I still remember sitting through orientation at my very first job with real benefits and getting a lecture on saving for retirement. I was eighteen at the time, and still in high school, so I did not pay much attention to what the human resources representative was telling me. However, once I graduated from college and landed my first real job out of college I did pay attention when the human resources representative started talking about retirement benefits, and I took advantage of the programs offered me.
There is a reason that you sit through a benefits lecture at every job orientation that you attend, and that they emphasize saving for retirement consistently starting now. It is important to take your retirement seriously. You cannot rely on the social programs being in place when you retire. Although there may be social security when it comes time for you to retire, the benefits may be reduced or it may be administered in a different fashion. You need to begin saving for retirement as soon as you can.
The advantage of starting in your twenties is that you have a significant amount of time for your savings to grow before you need them.
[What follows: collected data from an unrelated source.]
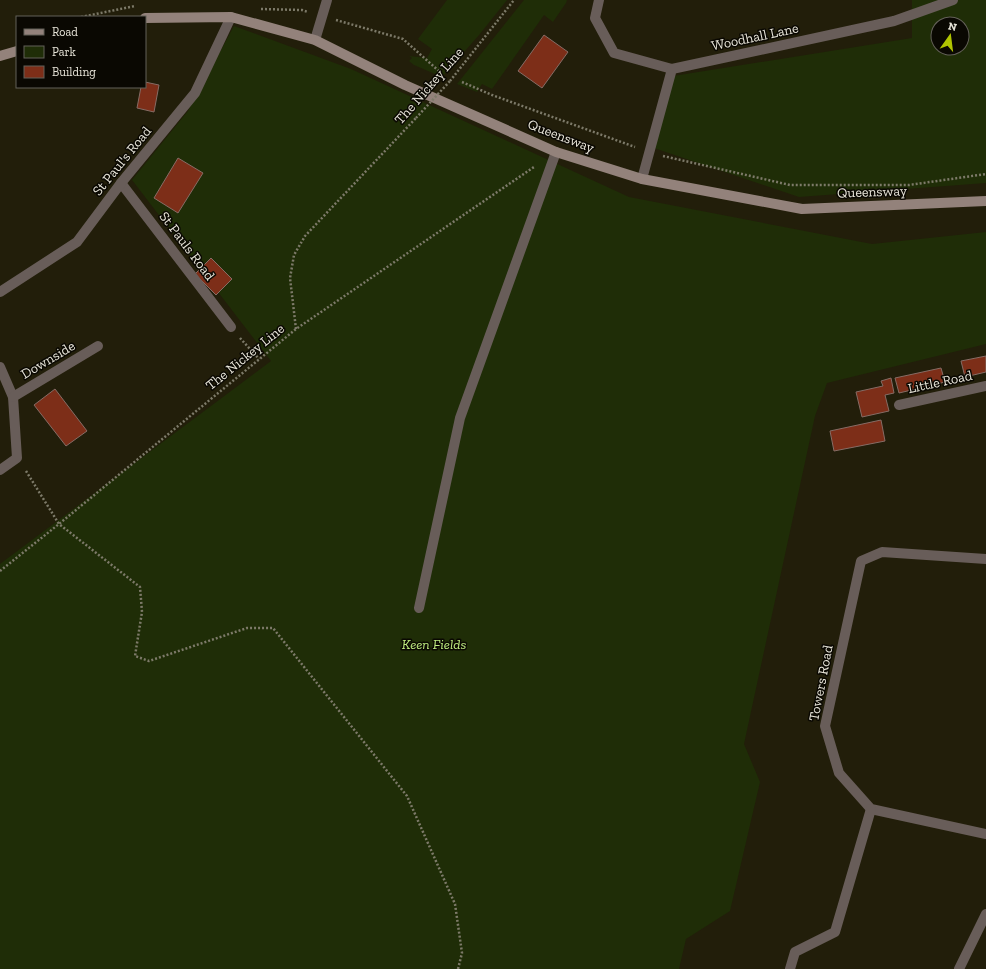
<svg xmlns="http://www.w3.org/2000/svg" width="986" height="969" font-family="'Zilla Slab',serif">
  <rect width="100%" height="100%" fill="#221e0a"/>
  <!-- green -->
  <g fill="#1f2d07" fill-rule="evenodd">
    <polygon points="447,0 507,0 479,35 442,77 414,65 409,61 412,58 409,56 427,58 432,49 418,39"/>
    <polygon points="524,0 567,0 566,3 553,22 544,15 492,89 482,84 477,92 457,84"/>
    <path d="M912,0H986V183L799,197L651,147L667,77L912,38ZM938,24H962V48H938Z"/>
    <polygon points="234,26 351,69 629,197 872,244 986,232 986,344 827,383 815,416 744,744 760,782 730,911 686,939 679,969 0,969 0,564 271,361 132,180 188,111"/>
  </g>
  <!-- building -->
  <g fill="#7d2e18" stroke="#866c65">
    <polygon points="544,35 568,52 542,88 518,71"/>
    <polygon points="145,82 159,85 154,112 137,108 141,87 145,87"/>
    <polygon points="178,158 203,173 178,213 154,198"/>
    <polygon points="211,258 232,279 216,295 195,274"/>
    <polygon points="986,356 986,372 965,377 961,361"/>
    <polygon points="941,368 945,382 899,393 895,378"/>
    <polygon points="891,378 894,393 885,395 889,411 862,417 856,392 883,386 881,381"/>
    <polygon points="55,389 87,431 66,446 34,405"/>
    <polygon points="881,420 885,441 834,451 830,431"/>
  </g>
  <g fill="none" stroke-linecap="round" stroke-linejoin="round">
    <!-- path -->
    <g stroke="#7d7a69" stroke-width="2.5" stroke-dasharray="2 2" stroke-linecap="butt">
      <polyline points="261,9 302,10 308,12"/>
      <polyline points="81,17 135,6"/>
      <polyline points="336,20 403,39 440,72"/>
      <polyline points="450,81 514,0"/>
      <polyline points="462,82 492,95 635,147"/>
      <polyline points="663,156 790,185 909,185 986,174"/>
      <polyline points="296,329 290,278 294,255 305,236 416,118"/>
      <polyline points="240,338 259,359"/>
      <polyline points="26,471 59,524 140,587 142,612 135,656 149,661 247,628 273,628 407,796 455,904 462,953 458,969"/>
      <polyline points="0,571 59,524 296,329 534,167"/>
    </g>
    <!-- lane -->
    <polyline stroke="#685d59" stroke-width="10" points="419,608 460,418 556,152"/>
    <!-- street -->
    <g stroke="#685d59" stroke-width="10">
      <polyline points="599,0 595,18 614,53 672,69"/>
      <polyline points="315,40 327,0"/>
      <polyline points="642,179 672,69 894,21 953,0"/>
      <polyline points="121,183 231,327"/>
      <polyline points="0,292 77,242 121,183 195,93 231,17"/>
      <polyline points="0,367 13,397 17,458 0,470"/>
      <polyline points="13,397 98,346"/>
      <polyline points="899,405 986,386"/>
      <polyline points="986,559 882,552 861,561 825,726 839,773 871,809 986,834"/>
      <polyline points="790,969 795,952 835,932 871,809"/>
      <polyline points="959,969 986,914"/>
    </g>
    <!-- secondary -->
    <g stroke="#93827b" stroke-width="10">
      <polyline points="145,18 231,17 315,40 405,85 556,152 642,179 802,209 986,201"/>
      <polyline points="0,56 17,51"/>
    </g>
    <!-- path-bridge -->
    <polyline stroke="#7d7a69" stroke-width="2.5" stroke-dasharray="2 2" stroke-linecap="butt" points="416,118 450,81"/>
  </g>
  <g text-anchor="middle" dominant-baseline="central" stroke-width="3" stroke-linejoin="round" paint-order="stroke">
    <!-- street labels -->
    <g font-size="14" fill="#e8e5d9" stroke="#0a0802">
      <text transform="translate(755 37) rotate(-12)">Woodhall Lane</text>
      <text transform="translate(429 86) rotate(-49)">The Nickey Line</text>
      <text transform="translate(561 136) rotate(21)">Queensway</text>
      <text transform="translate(122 161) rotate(-51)">St Paul's Road</text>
      <text transform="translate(872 192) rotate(-2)">Queensway</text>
      <text transform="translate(187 246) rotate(53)">St Pauls Road</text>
      <text transform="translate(245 357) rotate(-39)">The Nickey Line</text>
      <text transform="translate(48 360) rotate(-31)">Downside</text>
      <text transform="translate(940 382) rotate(-12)">Little Road</text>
      <text transform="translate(821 683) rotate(-79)">Towers Road</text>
    </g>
    <!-- park labels -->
    <g font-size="14" font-style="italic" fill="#c0ed80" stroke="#0a0802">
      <text x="434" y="644">Keen Fields</text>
    </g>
  </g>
  <!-- legend -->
  <rect x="16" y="16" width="130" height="72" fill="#0a0802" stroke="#636058"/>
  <rect x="24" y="29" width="20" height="6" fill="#93827b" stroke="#636058"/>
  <text x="52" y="36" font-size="12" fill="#e8e5d9">Road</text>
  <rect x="24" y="46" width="20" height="12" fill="#1f2d07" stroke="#636058"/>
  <text x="52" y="56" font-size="12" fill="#e8e5d9">Park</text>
  <rect x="24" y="66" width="20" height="12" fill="#7d2e18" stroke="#636058"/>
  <text x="52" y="76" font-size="12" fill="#e8e5d9">Building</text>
  <!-- north arrow -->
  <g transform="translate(950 36) rotate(14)"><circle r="19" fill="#0a0802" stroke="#636058"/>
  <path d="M0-3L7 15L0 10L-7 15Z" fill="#b0c501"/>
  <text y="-6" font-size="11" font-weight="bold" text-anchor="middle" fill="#e8e5d9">N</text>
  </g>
</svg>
You will have close to forty years to save for retirement, which means you can contribute less each month, but that it will add up over time, and you can still retire comfortably. If have been working for a few years and you have not started contributing to retirement you need to start now. Contact your human resource representative to learn what you need to do to start participating in your 401(k).
Another reason you may not have begun to contribute is because you are still in college or you are still looking for a job. If you are attending school for a secondary degree such as a master’s degree or PhD, you may be in school for a longer period of time, which means less time to save for retirement. You need to begin saving as soon as you land your first job.
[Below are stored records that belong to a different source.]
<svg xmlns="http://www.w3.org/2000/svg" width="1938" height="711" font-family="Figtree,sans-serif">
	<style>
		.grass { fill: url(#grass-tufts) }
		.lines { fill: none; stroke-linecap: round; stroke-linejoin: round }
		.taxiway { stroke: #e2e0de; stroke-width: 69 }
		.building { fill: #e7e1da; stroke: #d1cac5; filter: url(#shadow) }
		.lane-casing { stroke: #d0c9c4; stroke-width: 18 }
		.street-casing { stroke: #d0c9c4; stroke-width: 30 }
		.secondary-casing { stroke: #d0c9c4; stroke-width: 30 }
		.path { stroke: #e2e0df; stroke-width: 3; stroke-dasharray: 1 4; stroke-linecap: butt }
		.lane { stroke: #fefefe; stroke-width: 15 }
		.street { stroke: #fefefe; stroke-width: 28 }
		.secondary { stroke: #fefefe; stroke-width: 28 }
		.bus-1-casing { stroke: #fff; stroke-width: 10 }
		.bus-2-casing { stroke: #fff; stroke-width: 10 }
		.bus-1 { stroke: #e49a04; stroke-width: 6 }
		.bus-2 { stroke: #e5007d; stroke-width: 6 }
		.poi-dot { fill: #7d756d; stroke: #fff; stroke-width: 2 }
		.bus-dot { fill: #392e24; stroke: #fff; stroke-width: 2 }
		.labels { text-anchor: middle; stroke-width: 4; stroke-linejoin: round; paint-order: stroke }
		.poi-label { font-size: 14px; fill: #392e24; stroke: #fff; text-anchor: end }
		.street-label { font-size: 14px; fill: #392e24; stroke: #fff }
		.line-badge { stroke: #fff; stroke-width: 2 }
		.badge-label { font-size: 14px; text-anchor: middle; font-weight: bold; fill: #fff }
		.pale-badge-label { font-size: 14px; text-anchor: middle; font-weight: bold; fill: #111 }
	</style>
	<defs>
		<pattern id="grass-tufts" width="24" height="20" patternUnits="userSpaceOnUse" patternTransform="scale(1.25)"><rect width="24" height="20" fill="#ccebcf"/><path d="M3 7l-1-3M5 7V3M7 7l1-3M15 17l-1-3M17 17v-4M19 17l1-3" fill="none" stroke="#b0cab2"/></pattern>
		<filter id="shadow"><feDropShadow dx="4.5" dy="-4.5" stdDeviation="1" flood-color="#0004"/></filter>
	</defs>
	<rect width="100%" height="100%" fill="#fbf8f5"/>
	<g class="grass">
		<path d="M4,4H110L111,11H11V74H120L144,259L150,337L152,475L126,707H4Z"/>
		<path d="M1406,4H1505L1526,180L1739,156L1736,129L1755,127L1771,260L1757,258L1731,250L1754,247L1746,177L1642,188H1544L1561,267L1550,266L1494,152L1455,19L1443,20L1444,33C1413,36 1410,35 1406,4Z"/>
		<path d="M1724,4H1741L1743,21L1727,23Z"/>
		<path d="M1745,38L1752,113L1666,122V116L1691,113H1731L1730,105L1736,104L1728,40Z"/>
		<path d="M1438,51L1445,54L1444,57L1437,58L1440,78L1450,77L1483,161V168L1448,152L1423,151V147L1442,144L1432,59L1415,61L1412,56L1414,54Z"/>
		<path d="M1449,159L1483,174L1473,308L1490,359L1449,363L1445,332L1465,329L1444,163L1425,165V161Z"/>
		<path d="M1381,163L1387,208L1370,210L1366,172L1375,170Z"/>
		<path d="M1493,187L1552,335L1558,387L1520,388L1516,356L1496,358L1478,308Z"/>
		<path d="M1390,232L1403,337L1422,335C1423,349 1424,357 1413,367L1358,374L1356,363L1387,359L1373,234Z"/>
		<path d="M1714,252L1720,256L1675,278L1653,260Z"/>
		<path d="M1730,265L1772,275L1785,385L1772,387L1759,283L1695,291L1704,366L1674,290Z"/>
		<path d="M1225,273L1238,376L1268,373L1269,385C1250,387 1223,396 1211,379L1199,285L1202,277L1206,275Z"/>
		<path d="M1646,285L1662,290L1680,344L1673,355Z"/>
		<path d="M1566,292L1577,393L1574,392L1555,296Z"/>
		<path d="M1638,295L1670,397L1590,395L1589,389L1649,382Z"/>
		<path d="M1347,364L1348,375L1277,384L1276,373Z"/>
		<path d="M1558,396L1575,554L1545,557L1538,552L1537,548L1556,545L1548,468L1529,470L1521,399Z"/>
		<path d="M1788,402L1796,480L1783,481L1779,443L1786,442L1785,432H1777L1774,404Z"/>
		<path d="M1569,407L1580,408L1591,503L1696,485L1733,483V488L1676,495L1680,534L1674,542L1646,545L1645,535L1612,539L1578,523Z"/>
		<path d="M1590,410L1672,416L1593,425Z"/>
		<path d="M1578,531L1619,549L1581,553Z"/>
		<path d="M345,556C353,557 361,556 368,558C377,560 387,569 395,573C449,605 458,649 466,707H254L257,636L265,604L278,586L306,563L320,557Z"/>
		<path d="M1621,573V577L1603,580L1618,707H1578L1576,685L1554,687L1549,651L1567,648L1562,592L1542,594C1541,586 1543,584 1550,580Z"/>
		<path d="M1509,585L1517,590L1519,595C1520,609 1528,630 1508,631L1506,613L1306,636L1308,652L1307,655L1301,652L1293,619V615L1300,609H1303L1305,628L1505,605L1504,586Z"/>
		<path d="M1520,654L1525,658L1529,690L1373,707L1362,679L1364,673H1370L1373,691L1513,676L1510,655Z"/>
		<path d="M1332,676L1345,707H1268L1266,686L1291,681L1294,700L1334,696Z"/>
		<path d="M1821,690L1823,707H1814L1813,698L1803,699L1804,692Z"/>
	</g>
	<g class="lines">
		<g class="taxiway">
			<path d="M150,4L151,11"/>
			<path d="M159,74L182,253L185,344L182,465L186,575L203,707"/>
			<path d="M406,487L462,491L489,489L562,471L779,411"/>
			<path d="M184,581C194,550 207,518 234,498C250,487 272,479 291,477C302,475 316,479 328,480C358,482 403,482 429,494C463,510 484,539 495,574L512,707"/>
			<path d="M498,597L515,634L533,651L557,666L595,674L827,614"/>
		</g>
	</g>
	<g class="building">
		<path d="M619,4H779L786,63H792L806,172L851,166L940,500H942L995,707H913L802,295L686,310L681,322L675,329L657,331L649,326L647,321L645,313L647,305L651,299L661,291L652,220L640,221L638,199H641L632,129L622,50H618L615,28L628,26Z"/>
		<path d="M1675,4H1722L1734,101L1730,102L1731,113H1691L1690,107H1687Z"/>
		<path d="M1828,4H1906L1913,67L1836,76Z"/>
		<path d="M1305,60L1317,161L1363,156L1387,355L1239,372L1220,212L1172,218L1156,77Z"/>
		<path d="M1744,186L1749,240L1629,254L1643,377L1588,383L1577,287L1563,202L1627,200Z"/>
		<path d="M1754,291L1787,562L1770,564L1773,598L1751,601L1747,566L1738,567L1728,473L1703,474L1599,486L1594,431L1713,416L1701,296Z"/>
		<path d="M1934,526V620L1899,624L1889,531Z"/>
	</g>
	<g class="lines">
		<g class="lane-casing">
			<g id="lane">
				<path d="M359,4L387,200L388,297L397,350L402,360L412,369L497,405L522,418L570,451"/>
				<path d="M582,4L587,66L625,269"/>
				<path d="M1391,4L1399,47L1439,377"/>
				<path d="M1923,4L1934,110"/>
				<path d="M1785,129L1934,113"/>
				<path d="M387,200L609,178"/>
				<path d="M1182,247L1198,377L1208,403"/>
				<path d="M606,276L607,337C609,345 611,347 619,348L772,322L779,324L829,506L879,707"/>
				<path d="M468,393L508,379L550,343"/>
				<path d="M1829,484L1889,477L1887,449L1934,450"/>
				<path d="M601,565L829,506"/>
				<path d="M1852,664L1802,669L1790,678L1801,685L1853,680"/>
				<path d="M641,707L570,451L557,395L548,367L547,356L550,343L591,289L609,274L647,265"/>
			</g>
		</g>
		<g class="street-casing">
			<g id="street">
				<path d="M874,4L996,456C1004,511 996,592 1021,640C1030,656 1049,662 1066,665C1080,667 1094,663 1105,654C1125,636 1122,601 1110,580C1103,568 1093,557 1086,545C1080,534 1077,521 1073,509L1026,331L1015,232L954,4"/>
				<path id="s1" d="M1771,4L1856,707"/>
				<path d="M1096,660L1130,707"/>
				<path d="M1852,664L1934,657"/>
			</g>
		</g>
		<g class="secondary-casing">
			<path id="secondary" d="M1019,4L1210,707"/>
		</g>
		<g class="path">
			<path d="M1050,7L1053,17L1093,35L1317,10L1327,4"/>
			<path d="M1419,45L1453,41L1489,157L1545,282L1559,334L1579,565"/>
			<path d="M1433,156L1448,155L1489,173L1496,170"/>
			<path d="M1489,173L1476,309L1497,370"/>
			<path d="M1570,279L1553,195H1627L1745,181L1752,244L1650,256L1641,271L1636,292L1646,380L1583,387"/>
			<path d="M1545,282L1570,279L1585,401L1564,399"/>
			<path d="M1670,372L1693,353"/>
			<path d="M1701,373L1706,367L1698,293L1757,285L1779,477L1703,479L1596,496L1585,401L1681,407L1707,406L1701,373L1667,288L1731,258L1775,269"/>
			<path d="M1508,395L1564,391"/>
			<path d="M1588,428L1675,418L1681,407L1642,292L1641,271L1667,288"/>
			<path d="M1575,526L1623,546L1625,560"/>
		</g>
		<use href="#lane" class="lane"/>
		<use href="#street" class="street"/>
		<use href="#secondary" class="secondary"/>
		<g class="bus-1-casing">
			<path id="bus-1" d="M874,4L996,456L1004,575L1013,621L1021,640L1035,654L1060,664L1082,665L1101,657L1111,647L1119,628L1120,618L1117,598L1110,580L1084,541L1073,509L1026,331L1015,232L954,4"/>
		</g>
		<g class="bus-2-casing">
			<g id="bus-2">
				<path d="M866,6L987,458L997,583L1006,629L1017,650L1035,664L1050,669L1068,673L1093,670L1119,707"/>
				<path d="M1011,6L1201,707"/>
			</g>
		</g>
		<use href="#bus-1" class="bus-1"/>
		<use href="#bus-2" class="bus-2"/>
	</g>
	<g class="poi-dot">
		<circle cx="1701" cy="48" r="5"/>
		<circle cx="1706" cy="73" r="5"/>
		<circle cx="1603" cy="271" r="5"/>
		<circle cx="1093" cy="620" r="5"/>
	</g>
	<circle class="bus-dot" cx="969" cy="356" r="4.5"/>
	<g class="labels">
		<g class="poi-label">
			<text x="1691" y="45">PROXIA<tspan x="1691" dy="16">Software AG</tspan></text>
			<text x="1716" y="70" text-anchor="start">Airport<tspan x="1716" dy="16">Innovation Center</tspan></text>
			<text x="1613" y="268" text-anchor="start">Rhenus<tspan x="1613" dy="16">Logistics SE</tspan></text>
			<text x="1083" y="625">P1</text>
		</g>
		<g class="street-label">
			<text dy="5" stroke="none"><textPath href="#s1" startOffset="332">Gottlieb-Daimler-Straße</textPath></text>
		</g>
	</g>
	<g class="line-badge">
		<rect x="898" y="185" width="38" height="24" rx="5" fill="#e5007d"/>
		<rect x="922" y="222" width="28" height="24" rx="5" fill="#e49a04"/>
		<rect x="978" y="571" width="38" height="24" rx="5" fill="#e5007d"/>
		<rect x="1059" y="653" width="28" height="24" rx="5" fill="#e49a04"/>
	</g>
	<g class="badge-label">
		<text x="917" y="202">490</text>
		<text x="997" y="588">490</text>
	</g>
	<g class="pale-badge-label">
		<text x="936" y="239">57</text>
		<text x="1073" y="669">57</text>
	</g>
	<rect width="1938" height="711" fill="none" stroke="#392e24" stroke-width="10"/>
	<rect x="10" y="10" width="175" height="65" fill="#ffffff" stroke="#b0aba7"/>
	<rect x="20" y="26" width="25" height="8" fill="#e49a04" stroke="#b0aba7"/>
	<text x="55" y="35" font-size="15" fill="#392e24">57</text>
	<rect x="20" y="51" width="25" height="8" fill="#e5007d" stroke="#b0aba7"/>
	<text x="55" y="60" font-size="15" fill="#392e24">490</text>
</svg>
The easiest formula to follow is to work up to contributing fifteen percent of your income to retirement each year. This will allow you to save enough to retire comfortably. If you are currently in a debt, you may want to reduce your retirement savings so you can clean up your debt more quickly. However, you should contribute up to your employer’s match, because this is free money you can get for retirement. But as soon as you have paid off the debt, you should up your retirement contributions to fifteen percent.
Once you contribute the money to retirement, you should forget that you have the money. You should not look at it as an emergency fund or as a place to borrow money for the down payment on your home. Leave the money in the account until you retire. Additionally you should choose a more aggressive plan with a higher ate of return when you are younger. If the market goes down, you should not panic, because you will have time to let your investments recover. As you get closer to retirement age, you will need to transition into lower risk investments.
Retirement is your responsibility. The sooner you begin saving, the easier it will be to accrue enough money so that you can retire comfortably. Make it a priority and keep up with your retirement accounts if you change jobs. You can roll your 401(k) into an IRA when you change jobs, so that you have more control over the types of mutual funds it is invested in. if you do not understand what you are doing, then you should hire a financial planner to help you make the decisions. If you have a pension plan, you may need to change your retirement strategy to compensate for the limits on the pension plan.